28. The method of claim 21, wherein target nucleic acids are present in the sample at a concentration at least 10 times the limit of detection and wherein the stabilized sample is stored for up to 28 days.

29. The method of claim 21, wherein target nucleic acids are present in the sample at a concentration at least three times the limit of detection and wherein the stabilized sample is stored for up to 21 days.

30. A composition for stabilizing a patient sample for nucleic acid analysis, the composition comprising at least 1 M of a chaotrope, at least 2% v/v of a non-ionic detergent, and at least 20 mM of a buffer adjusted to a pH in the range from 3 to 9.

31. The composition of claim 30 comprising 1-5.5 M guanidine thiocyanate, 2-10% v/v Triton-X-100, and 20-100 mM sodium acetate at pH 4.1.

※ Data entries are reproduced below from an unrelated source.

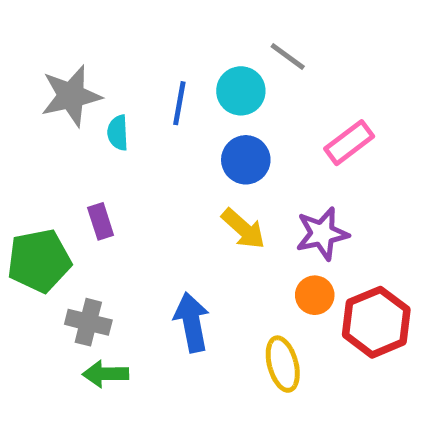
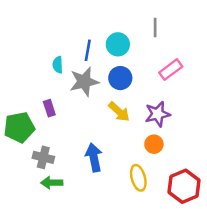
gray line: (288, 56) -> (155, 28), moved, turned 54
gray star: (71, 96) -> (84, 82), moved
red hexagon: (376, 322) -> (184, 186), moved

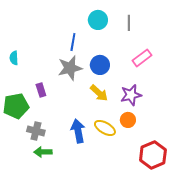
cyan circle: (118, 44) -> (98, 20), moved
cyan semicircle: (58, 65) -> (14, 58), moved
yellow ellipse: (138, 178) -> (105, 128), moved, turned -45

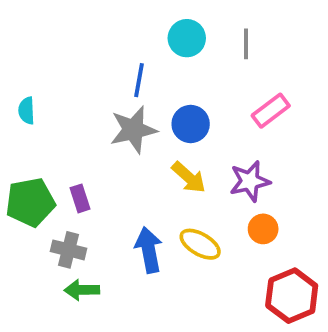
purple rectangle: (41, 90) -> (80, 198), moved
orange circle: (128, 120) -> (263, 229), moved

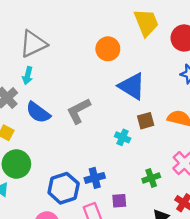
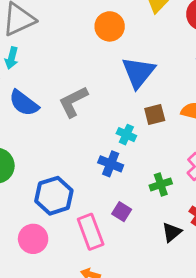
blue triangle: (132, 86) -> (138, 72), turned 36
blue cross: (95, 178) -> (111, 164), moved, turned 36
purple square: (119, 201) -> (122, 212), turned 35

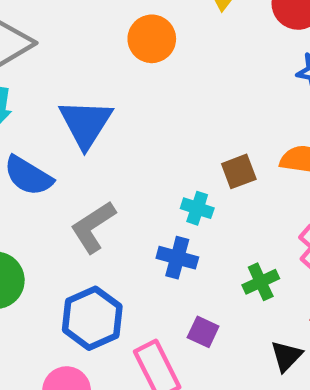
blue triangle: (138, 72) -> (86, 123), moved
gray L-shape: (73, 102) -> (93, 227), moved

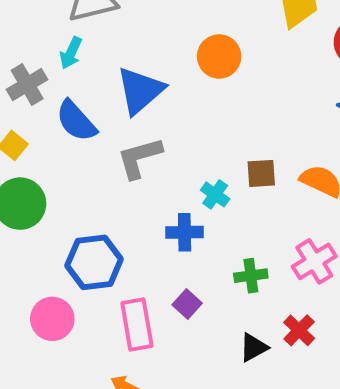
orange circle: (152, 39) -> (219, 56), moved
gray L-shape: (93, 227) -> (140, 158), moved
blue cross: (177, 258) -> (185, 232), turned -33

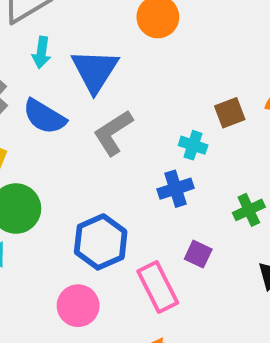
cyan arrow: (71, 53) -> (41, 52), moved

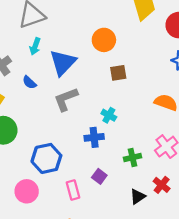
brown square: (230, 113) -> (118, 73), moved
blue semicircle: (44, 117) -> (29, 82), size x0.6
pink rectangle: (158, 287) -> (73, 190), size x0.7

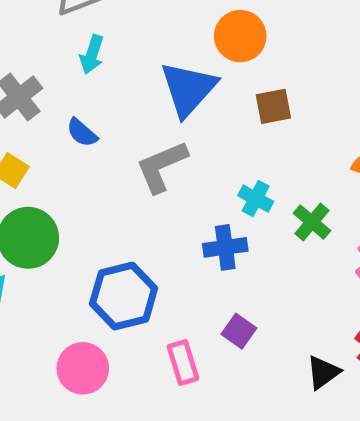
blue triangle: (63, 63) -> (188, 89), moved
green cross: (132, 158) -> (312, 222), moved, turned -35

32. A kit for analyzing a nucleic acid in a sample, the kit comprising a composition according to claim 30 and instructions for use.

33. The kit of claim 32 further comprising one or more components selected from the group consisting of primers, probes, reagents, enzymes, and magnetic particles.

34. The kit of claim 33 comprising one or more primers for amplifying a nucleic acid sequence specific for Chlamydia trachomatis or Neisseria gonorrhoeae.